In the prisoner's dilemma, the reward matrix is $$\begin{matrix}1,1 & 3,0 \\ 0,3 & 2,2\end{matrix}$$ there's a dominate strategy for both play, which is to betray. So in this case they both should choose to betray if the game is played only once.
What if the reward is modified as below such that there's no dominate strategy? $$\begin{matrix}1,1 & 3,0 \\ 0,3 & 4,4\end{matrix}$$ What should we do to maximize the expected reward?
You used very suggestive language there, which without more information, you don't have the 'right' to use yet! Your question hits at one of the most unsatisfying aspects of Nash Equilibrium (NE) which is that it often times doesn't really have terribly much content as a predictive theory. NE says, if, by grace of lady luck, we end up playing a pair of strategies that is indeed a NE, neither of us have incentive to unilaterally deviate. Critically, it makes use of the idea that this is only a 'good' thing to do conditional on the other player using some fixed strategy.
In your question, you talked about maximizing expected reward.
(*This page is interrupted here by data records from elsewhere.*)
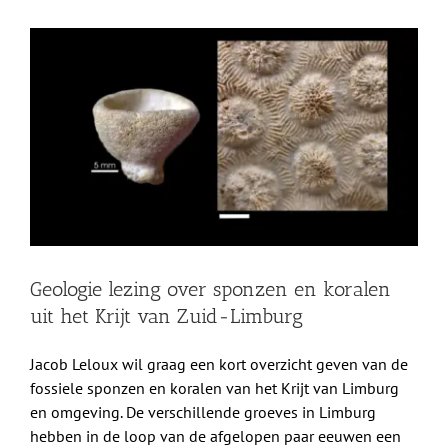
Shop
Bekijk
grotere
Over Ons
afbeelding
BEZOEK
Geologie lezing over sponzen en koralen
uit het Krijt van Zuid-Limburg
Jacob Leloux wil graag een kort overzicht geven van de
fossiele sponzen en koralen van het Krijt van Limburg
en omgeving. De verschillende groeves in Limburg
hebben in de loop van de afgelopen paar eeuwen een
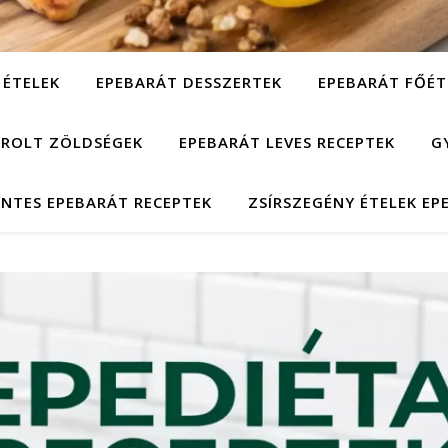
 ÉTELEK
EPEBARÁT DESSZERTEK
EPEBARÁT FŐÉT
ÁROLT ZÖLDSÉGEK
EPEBARÁT LEVES RECEPTEK
G
NTES EPEBARÁT RECEPTEK
ZSÍRSZEGÉNY ÉTELEK EP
Now expectations of any sort aren't well-defined without some prior distribution over your opponent's strategies: the relative likelihoods you ascribe to them doing a given thing. If you were given such a set of beliefs, this would be a straight forward calculation. But this is a different problem now than what NE seeks to solve. NE just says, absent any sort of prior beliefs, what pairs of outcomes are stable.